*TRY IT*: Exclude images; transcribe the rest of the data exactly.

INPUT RECORDS Start Marker

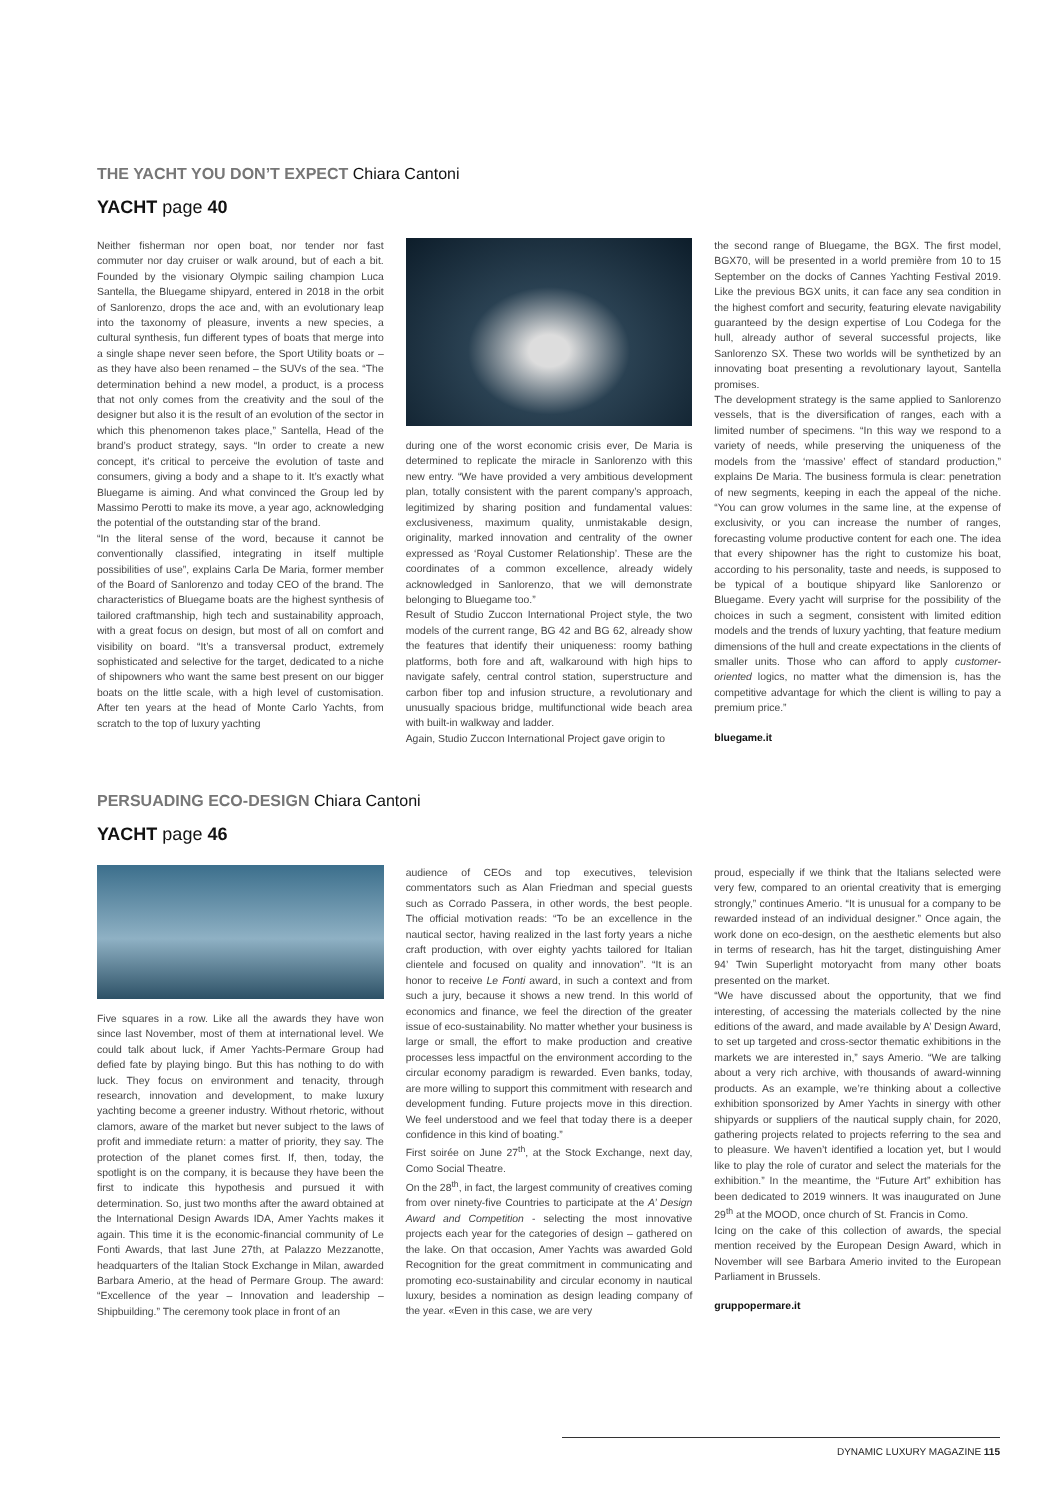THE YACHT YOU DON’T EXPECT Chiara Cantoni
YACHT page 40
Neither fisherman nor open boat, nor tender nor fast commuter nor day cruiser or walk around, but of each a bit. Founded by the visionary Olympic sailing champion Luca Santella, the Bluegame shipyard, entered in 2018 in the orbit of Sanlorenzo, drops the ace and, with an evolutionary leap into the taxonomy of pleasure, invents a new species, a cultural synthesis, fun different types of boats that merge into a single shape never seen before, the Sport Utility boats or – as they have also been renamed – the SUVs of the sea. “The determination behind a new model, a product, is a process that not only comes from the creativity and the soul of the designer but also it is the result of an evolution of the sector in which this phenomenon takes place,” Santella, Head of the brand’s product strategy, says. “In order to create a new concept, it’s critical to perceive the evolution of taste and consumers, giving a body and a shape to it. It’s exactly what Bluegame is aiming. And what convinced the Group led by Massimo Perotti to make its move, a year ago, acknowledging the potential of the outstanding star of the brand.
“In the literal sense of the word, because it cannot be conventionally classified, integrating in itself multiple possibilities of use”, explains Carla De Maria, former member of the Board of Sanlorenzo and today CEO of the brand. The characteristics of Bluegame boats are the highest synthesis of tailored craftmanship, high tech and sustainability approach, with a great focus on design, but most of all on comfort and visibility on board. “It’s a transversal product, extremely sophisticated and selective for the target, dedicated to a niche of shipowners who want the same best present on our bigger boats on the little scale, with a high level of customisation. After ten years at the head of Monte Carlo Yachts, from scratch to the top of luxury yachting
during one of the worst economic crisis ever, De Maria is determined to replicate the miracle in Sanlorenzo with this new entry. “We have provided a very ambitious development plan, totally consistent with the parent company’s approach, legitimized by sharing position and fundamental values: exclusiveness, maximum quality, unmistakable design, originality, marked innovation and centrality of the owner expressed as ‘Royal Customer Relationship’. These are the coordinates of a common excellence, already widely acknowledged in Sanlorenzo, that we will demonstrate belonging to Bluegame too.”
Result of Studio Zuccon International Project style, the two models of the current range, BG 42 and BG 62, already show the features that identify their uniqueness: roomy bathing platforms, both fore and aft, walkaround with high hips to navigate safely, central control station, superstructure and carbon fiber top and infusion structure, a revolutionary and unusually spacious bridge, multifunctional wide beach area with built-in walkway and ladder.
Again, Studio Zuccon International Project gave origin to
the second range of Bluegame, the BGX. The first model, BGX70, will be presented in a world première from 10 to 15 September on the docks of Cannes Yachting Festival 2019. Like the previous BGX units, it can face any sea condition in the highest comfort and security, featuring elevate navigability guaranteed by the design expertise of Lou Codega for the hull, already author of several successful projects, like Sanlorenzo SX. These two worlds will be synthetized by an innovating boat presenting a revolutionary layout, Santella promises.
The development strategy is the same applied to Sanlorenzo vessels, that is the diversification of ranges, each with a limited number of specimens. “In this way we respond to a variety of needs, while preserving the uniqueness of the models from the ‘massive’ effect of standard production,” explains De Maria. The business formula is clear: penetration of new segments, keeping in each the appeal of the niche. “You can grow volumes in the same line, at the expense of exclusivity, or you can increase the number of ranges, forecasting volume productive content for each one. The idea that every shipowner has the right to customize his boat, according to his personality, taste and needs, is supposed to be typical of a boutique shipyard like Sanlorenzo or Bluegame. Every yacht will surprise for the possibility of the choices in such a segment, consistent with limited edition models and the trends of luxury yachting, that feature medium dimensions of the hull and create expectations in the clients of smaller units. Those who can afford to apply customer-oriented logics, no matter what the dimension is, has the competitive advantage for which the client is willing to pay a premium price.”
bluegame.it
PERSUADING ECO-DESIGN Chiara Cantoni
YACHT page 46
Five squares in a row. Like all the awards they have won since last November, most of them at international level. We could talk about luck, if Amer Yachts-Permare Group had defied fate by playing bingo. But this has nothing to do with luck. They focus on environment and tenacity, through research, innovation and development, to make luxury yachting become a greener industry. Without rhetoric, without clamors, aware of the market but never subject to the laws of profit and immediate return: a matter of priority, they say. The protection of the planet comes first. If, then, today, the spotlight is on the company, it is because they have been the first to indicate this hypothesis and pursued it with determination. So, just two months after the award obtained at the International Design Awards IDA, Amer Yachts makes it again. This time it is the economic-financial community of Le Fonti Awards, that last June 27th, at Palazzo Mezzanotte, headquarters of the Italian Stock Exchange in Milan, awarded Barbara Amerio, at the head of Permare Group. The award: “Excellence of the year – Innovation and leadership – Shipbuilding.” The ceremony took place in front of an
audience of CEOs and top executives, television commentators such as Alan Friedman and special guests such as Corrado Passera, in other words, the best people. The official motivation reads: “To be an excellence in the nautical sector, having realized in the last forty years a niche craft production, with over eighty yachts tailored for Italian clientele and focused on quality and innovation”. “It is an honor to receive Le Fonti award, in such a context and from such a jury, because it shows a new trend. In this world of economics and finance, we feel the direction of the greater issue of eco-sustainability. No matter whether your business is large or small, the effort to make production and creative processes less impactful on the environment according to the circular economy paradigm is rewarded. Even banks, today, are more willing to support this commitment with research and development funding. Future projects move in this direction. We feel understood and we feel that today there is a deeper confidence in this kind of boating.”
First soirée on June 27<sup>th</sup>, at the Stock Exchange, next day, Como Social Theatre.
On the 28<sup>th</sup>, in fact, the largest community of creatives coming from over ninety-five Countries to participate at the A’ Design Award and Competition - selecting the most innovative projects each year for the categories of design – gathered on the lake. On that occasion, Amer Yachts was awarded Gold Recognition for the great commitment in communicating and promoting eco-sustainability and circular economy in nautical luxury, besides a nomination as design leading company of the year. «Even in this case, we are very
proud, especially if we think that the Italians selected were very few, compared to an oriental creativity that is emerging strongly,” continues Amerio. “It is unusual for a company to be rewarded instead of an individual designer.” Once again, the work done on eco-design, on the aesthetic elements but also in terms of research, has hit the target, distinguishing Amer 94’ Twin Superlight motoryacht from many other boats presented on the market.
“We have discussed about the opportunity, that we find interesting, of accessing the materials collected by the nine editions of the award, and made available by A’ Design Award, to set up targeted and cross-sector thematic exhibitions in the markets we are interested in,” says Amerio. “We are talking about a very rich archive, with thousands of award-winning products. As an example, we’re thinking about a collective exhibition sponsorized by Amer Yachts in sinergy with other shipyards or suppliers of the nautical supply chain, for 2020, gathering projects related to projects referring to the sea and to pleasure. We haven’t identified a location yet, but I would like to play the role of curator and select the materials for the exhibition.” In the meantime, the “Future Art” exhibition has been dedicated to 2019 winners. It was inaugurated on June 29<sup>th</sup> at the MOOD, once church of St. Francis in Como.
Icing on the cake of this collection of awards, the special mention received by the European Design Award, which in November will see Barbara Amerio invited to the European Parliament in Brussels.
gruppopermare.it
DYNAMIC LUXURY MAGAZINE 115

INPUT RECORDS End Marker

*SOLVED EXERCISE*:
THE YACHT YOU DON’T EXPECT Chiara Cantoni
YACHT page 40
Neither fisherman nor open boat, nor tender nor fast commuter nor day cruiser or walk around, but of each a bit. Founded by the visionary Olympic sailing champion Luca Santella, the Bluegame shipyard, entered in 2018 in the orbit of Sanlorenzo, drops the ace and, with an evolutionary leap into the taxonomy of pleasure, invents a new species, a cultural synthesis, fun different types of boats that merge into a single shape never seen before, the Sport Utility boats or – as they have also been renamed – the SUVs of the sea. “The determination behind a new model, a product, is a process that not only comes from the creativity and the soul of the designer but also it is the result of an evolution of the sector in which this phenomenon takes place,” Santella, Head of the brand’s product strategy, says. “In order to create a new concept, it’s critical to perceive the evolution of taste and consumers, giving a body and a shape to it. It’s exactly what Bluegame is aiming. And what convinced the Group led by Massimo Perotti to make its move, a year ago, acknowledging the potential of the outstanding star of the brand.
“In the literal sense of the word, because it cannot be conventionally classified, integrating in itself multiple possibilities of use”, explains Carla De Maria, former member of the Board of Sanlorenzo and today CEO of the brand. The characteristics of Bluegame boats are the highest synthesis of tailored craftmanship, high tech and sustainability approach, with a great focus on design, but most of all on comfort and visibility on board. “It’s a transversal product, extremely sophisticated and selective for the target, dedicated to a niche of shipowners who want the same best present on our bigger boats on the little scale, with a high level of customisation. After ten years at the head of Monte Carlo Yachts, from scratch to the top of luxury yachting
during one of the worst economic crisis ever, De Maria is determined to replicate the miracle in Sanlorenzo with this new entry. “We have provided a very ambitious development plan, totally consistent with the parent company’s approach, legitimized by sharing position and fundamental values: exclusiveness, maximum quality, unmistakable design, originality, marked innovation and centrality of the owner expressed as ‘Royal Customer Relationship’. These are the coordinates of a common excellence, already widely acknowledged in Sanlorenzo, that we will demonstrate belonging to Bluegame too.”
Result of Studio Zuccon International Project style, the two models of the current range, BG 42 and BG 62, already show the features that identify their uniqueness: roomy bathing platforms, both fore and aft, walkaround with high hips to navigate safely, central control station, superstructure and carbon fiber top and infusion structure, a revolutionary and unusually spacious bridge, multifunctional wide beach area with built-in walkway and ladder.
Again, Studio Zuccon International Project gave origin to
the second range of Bluegame, the BGX. The first model, BGX70, will be presented in a world première from 10 to 15 September on the docks of Cannes Yachting Festival 2019. Like the previous BGX units, it can face any sea condition in the highest comfort and security, featuring elevate navigability guaranteed by the design expertise of Lou Codega for the hull, already author of several successful projects, like Sanlorenzo SX. These two worlds will be synthetized by an innovating boat presenting a revolutionary layout, Santella promises.
The development strategy is the same applied to Sanlorenzo vessels, that is the diversification of ranges, each with a limited number of specimens. “In this way we respond to a variety of needs, while preserving the uniqueness of the models from the ‘massive’ effect of standard production,” explains De Maria. The business formula is clear: penetration of new segments, keeping in each the appeal of the niche. “You can grow volumes in the same line, at the expense of exclusivity, or you can increase the number of ranges, forecasting volume productive content for each one. The idea that every shipowner has the right to customize his boat, according to his personality, taste and needs, is supposed to be typical of a boutique shipyard like Sanlorenzo or Bluegame. Every yacht will surprise for the possibility of the choices in such a segment, consistent with limited edition models and the trends of luxury yachting, that feature medium dimensions of the hull and create expectations in the clients of smaller units. Those who can afford to apply customer-oriented logics, no matter what the dimension is, has the competitive advantage for which the client is willing to pay a premium price.”
bluegame.it
PERSUADING ECO-DESIGN Chiara Cantoni
YACHT page 46
Five squares in a row. Like all the awards they have won since last November, most of them at international level. We could talk about luck, if Amer Yachts-Permare Group had defied fate by playing bingo. But this has nothing to do with luck. They focus on environment and tenacity, through research, innovation and development, to make luxury yachting become a greener industry. Without rhetoric, without clamors, aware of the market but never subject to the laws of profit and immediate return: a matter of priority, they say. The protection of the planet comes first. If, then, today, the spotlight is on the company, it is because they have been the first to indicate this hypothesis and pursued it with determination. So, just two months after the award obtained at the International Design Awards IDA, Amer Yachts makes it again. This time it is the economic-financial community of Le Fonti Awards, that last June 27th, at Palazzo Mezzanotte, headquarters of the Italian Stock Exchange in Milan, awarded Barbara Amerio, at the head of Permare Group. The award: “Excellence of the year – Innovation and leadership – Shipbuilding.” The ceremony took place in front of an
audience of CEOs and top executives, television commentators such as Alan Friedman and special guests such as Corrado Passera, in other words, the best people. The official motivation reads: “To be an excellence in the nautical sector, having realized in the last forty years a niche craft production, with over eighty yachts tailored for Italian clientele and focused on quality and innovation”. “It is an honor to receive Le Fonti award, in such a context and from such a jury, because it shows a new trend. In this world of economics and finance, we feel the direction of the greater issue of eco-sustainability. No matter whether your business is large or small, the effort to make production and creative processes less impactful on the environment according to the circular economy paradigm is rewarded. Even banks, today, are more willing to support this commitment with research and development funding. Future projects move in this direction. We feel understood and we feel that today there is a deeper confidence in this kind of boating.”
First soirée on June 27<sup>th</sup>, at the Stock Exchange, next day, Como Social Theatre.
On the 28<sup>th</sup>, in fact, the largest community of creatives coming from over ninety-five Countries to participate at the A’ Design Award and Competition - selecting the most innovative projects each year for the categories of design – gathered on the lake. On that occasion, Amer Yachts was awarded Gold Recognition for the great commitment in communicating and promoting eco-sustainability and circular economy in nautical luxury, besides a nomination as design leading company of the year. «Even in this case, we are very
proud, especially if we think that the Italians selected were very few, compared to an oriental creativity that is emerging strongly,” continues Amerio. “It is unusual for a company to be rewarded instead of an individual designer.” Once again, the work done on eco-design, on the aesthetic elements but also in terms of research, has hit the target, distinguishing Amer 94’ Twin Superlight motoryacht from many other boats presented on the market.
“We have discussed about the opportunity, that we find interesting, of accessing the materials collected by the nine editions of the award, and made available by A’ Design Award, to set up targeted and cross-sector thematic exhibitions in the markets we are interested in,” says Amerio. “We are talking about a very rich archive, with thousands of award-winning products. As an example, we’re thinking about a collective exhibition sponsorized by Amer Yachts in sinergy with other shipyards or suppliers of the nautical supply chain, for 2020, gathering projects related to projects referring to the sea and to pleasure. We haven’t identified a location yet, but I would like to play the role of curator and select the materials for the exhibition.” In the meantime, the “Future Art” exhibition has been dedicated to 2019 winners. It was inaugurated on June 29<sup>th</sup> at the MOOD, once church of St. Francis in Como.
Icing on the cake of this collection of awards, the special mention received by the European Design Award, which in November will see Barbara Amerio invited to the European Parliament in Brussels.
gruppopermare.it
DYNAMIC LUXURY MAGAZINE 115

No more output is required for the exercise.